Today I went over to the home of my first belly dance teacher. I only had a few lessons with her, but she was the one who really lit the fire under me. I thought I was too clumsy and gangly to dance beautifully. She showed me that I was wrong, and even though she doesn't belly dance anymore herself, she is constantly encouraging me in my journey as a dancer.
Because she hasn't been able to come to any of my shows lately, I told her I'd bring my music along for a private performance, so she could see what I was working on and how far I've come.

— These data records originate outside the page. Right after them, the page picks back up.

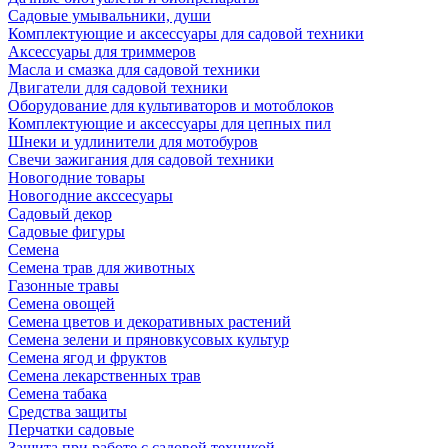
Садовые умывальники, души
Комплектующие и аксессуары для садовой техники
Аксессуары для триммеров
Масла и смазка для садовой техники
Двигатели для садовой техники
Оборудование для культиваторов и мотоблоков
Комплектующие и аксессуары для цепных пил
Шнеки и удлинители для мотобуров
Свечи зажигания для садовой техники
Новогодние товары
Новогодние акссесуары
Садовый декор
Садовые фигуры
Семена
Семена трав для животных
Газонные травы
Семена овощей
Семена цветов и декоративных растений
Семена зелени и пряновкусовых культур
Семена ягод и фруктов
Семена лекарственных трав
Семена табака
Средства защиты
Перчатки садовые
Защита при работе с садовой техникой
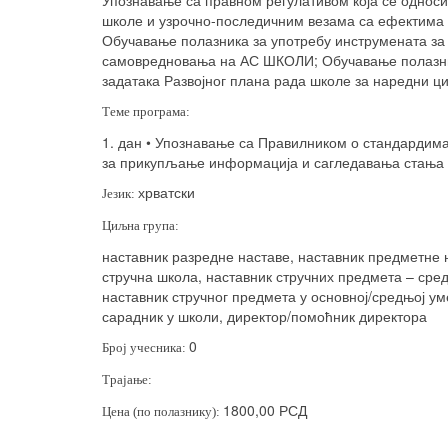
Упознавање са правном регулативом која се односи
школе и узрочно-последичним везама са ефектима к
Обучавање полазника за употребу инструмената за
самовредновања на АС ШКОЛИ; Обучавање полазни
задатака Развојног плана рада школе за наредни ци
Теме програма:
1. дан • Упознавање са Правилником о стандардима
за прикупљање информација и сагледавања стања 3
хрватски
Језик:
Циљна група:
наставник разредне наставе, наставник предметне 
стручна школа, наставник стручних предмета – сред
наставник стручног предмета у основној/средњој ум
сарадник у школи, директор/помоћник директора
0
Број учесника:
Трајање:
1800,00 РСД
Цена (по полазнику):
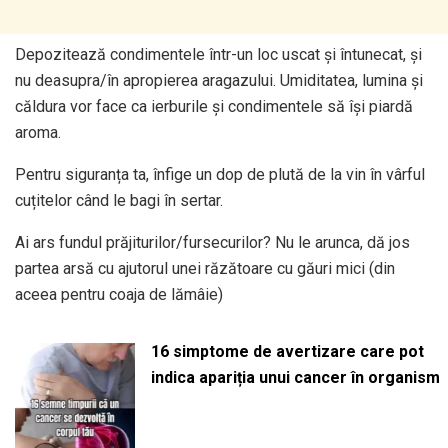
Depozitează condimentele într-un loc uscat și întunecat, și
nu deasupra/în apropierea aragazului. Umiditatea, lumina și
căldura vor face ca ierburile și condimentele să își piardă
aroma.
Pentru siguranța ta, înfige un dop de plută de la vin în vârful
cuțitelor când le bagi în sertar.
Ai ars fundul prăjiturilor/fursecurilor? Nu le arunca, dă jos
partea arsă cu ajutorul unei răzătoare cu găuri mici (din
aceea pentru coaja de lămâie)
16 simptome de avertizare care pot
indica apariția unui cancer în organism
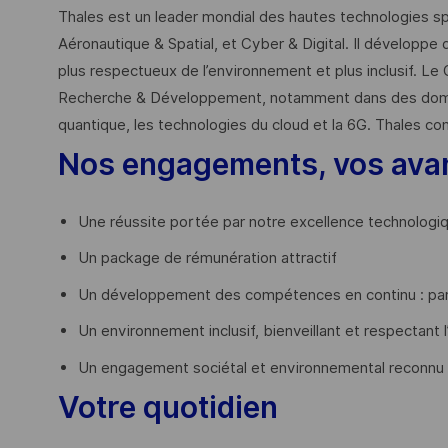
Thales est un leader mondial des hautes technologies spé
Aéronautique & Spatial, et Cyber & Digital. Il développe 
plus respectueux de l’environnement et plus inclusif. Le 
Recherche & Développement, notamment dans des domaines
quantique, les technologies du cloud et la 6G. Thales co
Nos engagements, vos ava
Une réussite portée par notre excellence technologi
Un package de rémunération attractif
Un développement des compétences en continu : par
Un environnement inclusif, bienveillant et respectant l
Un engagement sociétal et environnemental reconnu
Votre quotidien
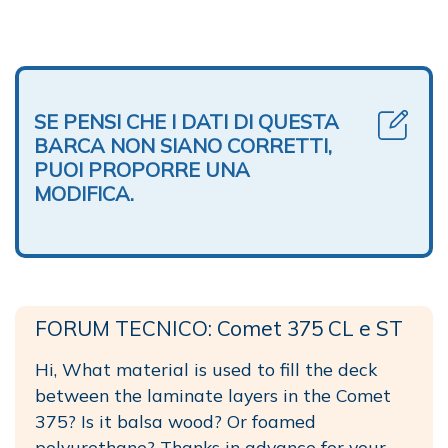
SE PENSI CHE I DATI DI QUESTA
BARCA NON SIANO CORRETTI,
PUOI PROPORRE UNA
MODIFICA.
FORUM TECNICO: Comet 375 CL e ST
Hi, What material is used to fill the deck
between the laminate layers in the Comet
375? Is it balsa wood? Or foamed
polyurethane? Thanks in advance for your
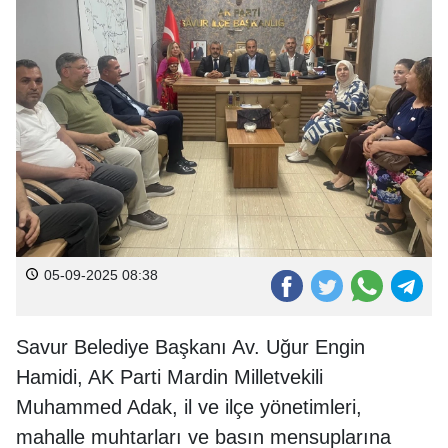
05-09-2025 08:38
Savur Belediye Başkanı Av. Uğur Engin
Hamidi, AK Parti Mardin Milletvekili
Muhammed Adak, il ve ilçe yönetimleri,
mahalle muhtarları ve basın mensuplarına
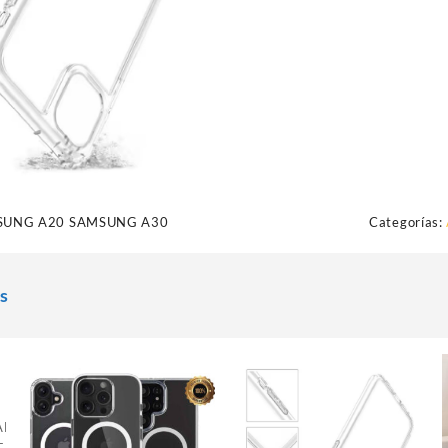
SUNG A20 SAMSUNG A30
Categorías:
s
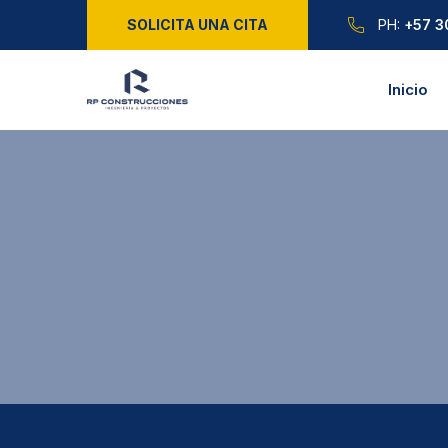
SOLICITA UNA CITA
PH:
+57 3
Inicio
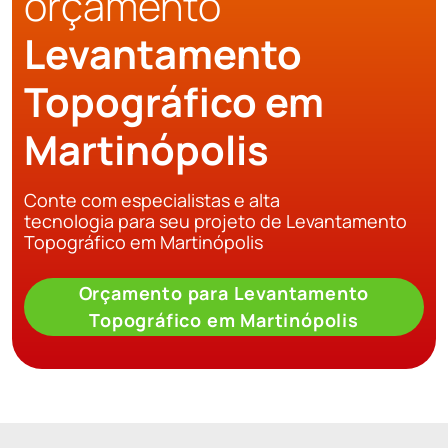
orçamento
Levantamento
Topográfico em
Martinópolis
Conte com especialistas e alta
tecnologia para seu projeto de Levantamento
Topográfico em Martinópolis
Orçamento para Levantamento
Topográfico em Martinópolis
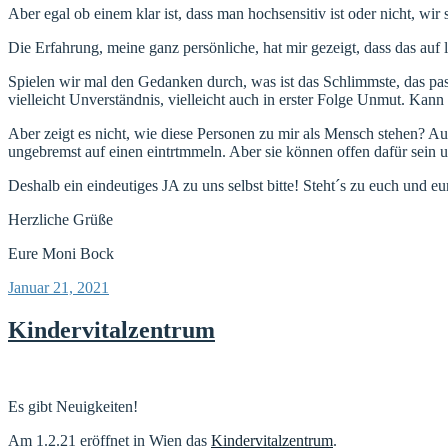
Aber egal ob einem klar ist, dass man hochsensitiv ist oder nicht, w
Die Erfahrung, meine ganz persönliche, hat mir gezeigt, dass das auf 
Spielen wir mal den Gedanken durch, was ist das Schlimmste, das pa
vielleicht Unverständnis, vielleicht auch in erster Folge Unmut. Ka
Aber zeigt es nicht, wie diese Personen zu mir als Mensch stehen? Au
ungebremst auf einen eintrtmmeln. Aber sie können offen dafür sein
Deshalb ein eindeutiges JA zu uns selbst bitte! Steht´s zu euch und e
Herzliche Grüße
Eure Moni Bock
Veröffentlicht
Januar 21, 2021
am
Kindervitalzentrum
Es gibt Neuigkeiten!
Am 1.2.21 eröffnet in Wien das
Kindervitalzentrum
.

There is really nothing more nerve-wracking than dancing for One. Person. It's very intimate and intimidating. It feels weird to look at them the entire time, and weird to look away. And you know that if you mess up, they're going to notice because they're certainly not looking at something else! You can't even really do the "look at the top of their head" trick, because they're close enough to catch on.
On the other hand, when that audience of one is one of your dearest friends and a mentor, it's possible to get past the initial weirdness, relax into it, and enjoy showing off for a friend. I had a good time, and I got some glowing compliments that had me floating through the rest of the day.
Experiences like this help remind me as to why I'm doing what I'm doing. They reassure me that I'm on the right path. And they remind me that dancing doesn't have to always be getting all gussied up in a fancy costume with a ton of makeup for an official gig. Sometimes dancing can just be casual, fun, and friendly, still from the heart, still with all of the technical skill at my disposal, but without the trappings of the stage.